China to hold Parliament session in March to approve key plans
China will hold its annual Parliament session on March 5 next year to approve a host of key laws, including the 14th Five-Year Plan and President Xi Jinping’s ambitious long-range strategic developmental initiatives, according to an official announcement here on Saturday.
Every year, the annual session of the National People’s Congress (NPC), comprising about 3,000 legislators, mostly from the ruling Communist Party of China (CPC), holds the meeting in early March but it was postponed to May this year for the first time in its history due to the coronavirus pandemic which emerged in Wuhan city in December last year and spread to the country and the rest of the world.

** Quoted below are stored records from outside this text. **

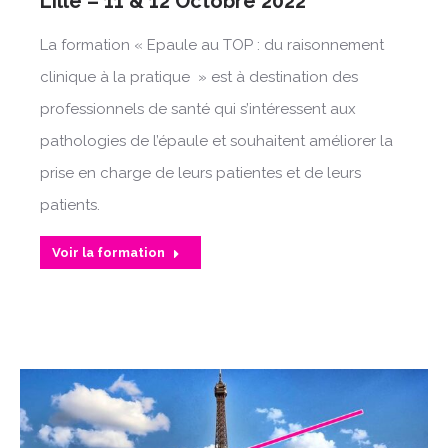
Lille – 11 & 12 Octobre 2022
La formation « Epaule au TOP : du raisonnement
clinique à la pratique » est à destination des
professionnels de santé qui s’intéressent aux
pathologies de l’épaule et souhaitent améliorer la
prise en charge de leurs patientes et de leurs
patients.
Voir la formation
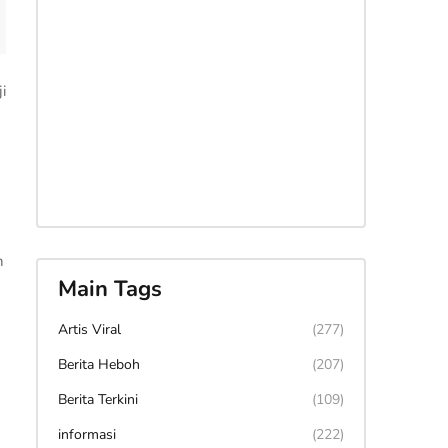
i
n
Main Tags
Artis Viral
(277)
Berita Heboh
(207)
Berita Terkini
(109)
informasi
(222)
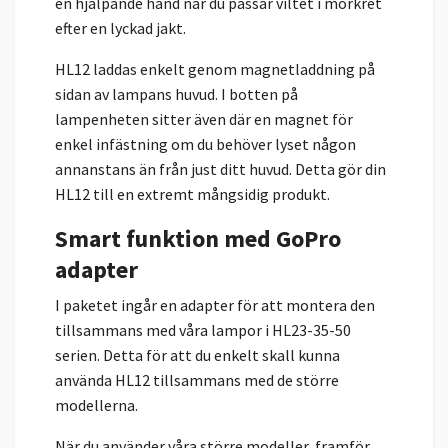
en hjälpande hand när du passar viltet i mörkret
efter en lyckad jakt.
HL12 laddas enkelt genom magnetladdning på
sidan av lampans huvud. I botten på
lampenheten sitter även där en magnet för
enkel infästning om du behöver lyset någon
annanstans än från just ditt huvud. Detta gör din
HL12 till en extremt mångsidig produkt.
Smart funktion med GoPro
adapter
I paketet ingår en adapter för att montera den
tillsammans med våra lampor i HL23-35-50
serien. Detta för att du enkelt skall kunna
använda HL12 tillsammans med de större
modellerna.
När du använder våra större modeller, framför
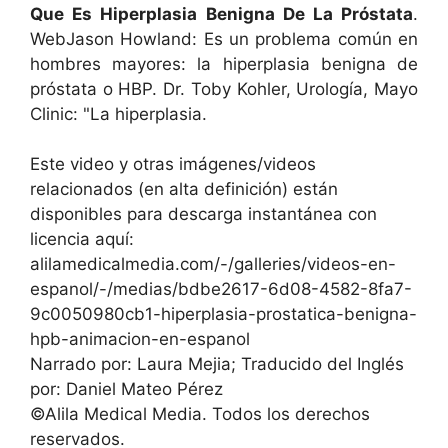
Que Es Hiperplasia Benigna De La Próstata
.
WebJason Howland: Es un problema común en
hombres mayores: la hiperplasia benigna de
próstata o HBP. Dr. Toby Kohler, Urología, Mayo
Clinic: "La hiperplasia.
Este video y otras imágenes/videos
relacionados (en alta definición) están
disponibles para descarga instantánea con
licencia aquí:
alilamedicalmedia.com/-/galleries/videos-en-
espanol/-/medias/bdbe2617-6d08-4582-8fa7-
9c0050980cb1-hiperplasia-prostatica-benigna-
hpb-animacion-en-espanol
Narrado por: Laura Mejia; Traducido del Inglés
por: Daniel Mateo Pérez
©Alila Medical Media. Todos los derechos
reservados.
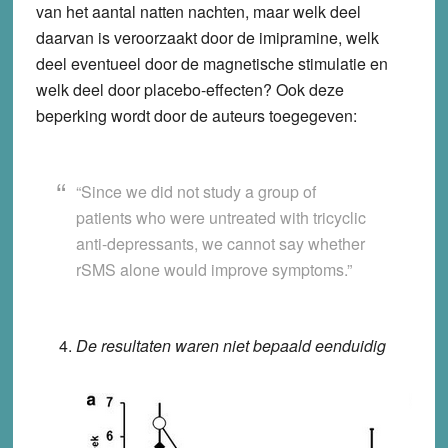
van het aantal natten nachten, maar welk deel
daarvan is veroorzaakt door de imipramine, welk
deel eventueel door de magnetische stimulatie en
welk deel door placebo-effecten? Ook deze
beperking wordt door de auteurs toegegeven:
“Since we did not study a group of
patients who were untreated with tricyclic
anti-depressants, we cannot say whether
rSMS alone would improve symptoms.”
De resultaten waren niet bepaald eenduidig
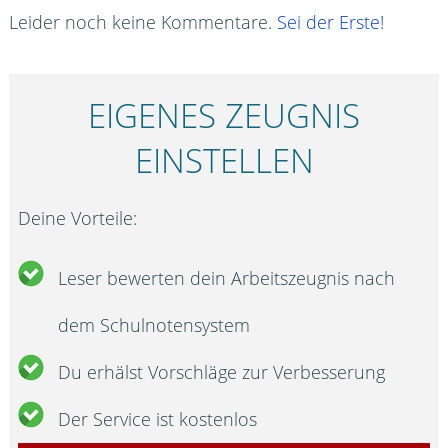
Leider noch keine Kommentare.
Sei der Erste!
EIGENES ZEUGNIS
EINSTELLEN
Deine Vorteile:
Leser bewerten dein Arbeitszeugnis nach
dem Schulnotensystem
Du erhälst Vorschläge zur Verbesserung
Der Service ist kostenlos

While COVID-19 cases continued to be reported in smaller numbers in different parts of the country, including Beijing, China brought the virus under control especially in Wuhan even as the rest of the world is still reeling under its impact.
Regarded as the rubber-stamp parliament for its routine approval of the proposals from the CPC, the NPC session is held for about two weeks along with the country’s advisory body, Chinese People’s Political Consultative Conference (CPPCC). Together they have about 6,000 deputies.
The NPC session sets off the national agenda for the year by approving Premier Li Keqiang’s work report.
Its main agenda for 2021 session included the adoption of the 14th Five-Year Plan (2021-2025) for National Economic and Social Development and the Long-Range Objectives Through the Year 2035, which were already approved by the CPC.
Traditionally, the premier announces a new annual target of the GDP for the Chinese economy which continued on slowdown mode. Last year, however, Li didn’t announce the GDP target, the first time since 1976.
Li said he chose to skip it as China faced factors that are difficult to predict in its development due to the great uncertainty regarding the COVID-19 pandemic and the world’s economic and trade environment.
During the NPC session, China also announces the annual defence budget for the world’s largest military of two-million personnel. Last year, the NPC had approved about USD 179 billion defence budget, the second-highest after US defence spending of USD 732 billion.
According to Stockholm International Peace Research Institute’s (SIPRI) military expenditure figures, China defence spending in 2019 amounted to USD 232 billion.
A recent key conclave of the CPC has finalised plans to build a fully modern military on par with the US by 2027.
The plans were significant as Xi, who continues to consolidate his position as the most powerful leader after the CPC founder Mao Zedong with the prospects of a life-long tenure in power, said recently that China is set to change its development model in 2021, relying more on domestic consumption than export-reliant growth.
The export model pursued in the last four decades propelled China to become the world’s 2nd largest economy next only to the US.
From next year on, China will embark on a new journey toward fully building a modern socialist country, Xi, 67, who heads the CPC, the military and the Presidency, said in November this year while addressing the Asia-Pacific Economic Cooperation (APEC) CEO Dialogue.
We will foster a new development paradigm with domestic circulation as the mainstay and domestic and international circulations reinforcing each other,” he said.
China’s status as a world’s factory has been affected by declining global markets and US President Donald Trump’s trade war and his move to ban Chinese tech firms like Huawei and TikTok.
The US also clamped restrictions on exports to semiconductor chips to China, deepening the technology conflict between the top two world economies.
China expects that hostility with the US will continue under President-elect Joe Bidden tenure as well though Chinese experts expect some buffering period.
The NPC session is also expected to examine the report on the implementation of the central and local budgets for 2020, and the draft central and local budgets for 2021, state-run Xinhua news agency reported.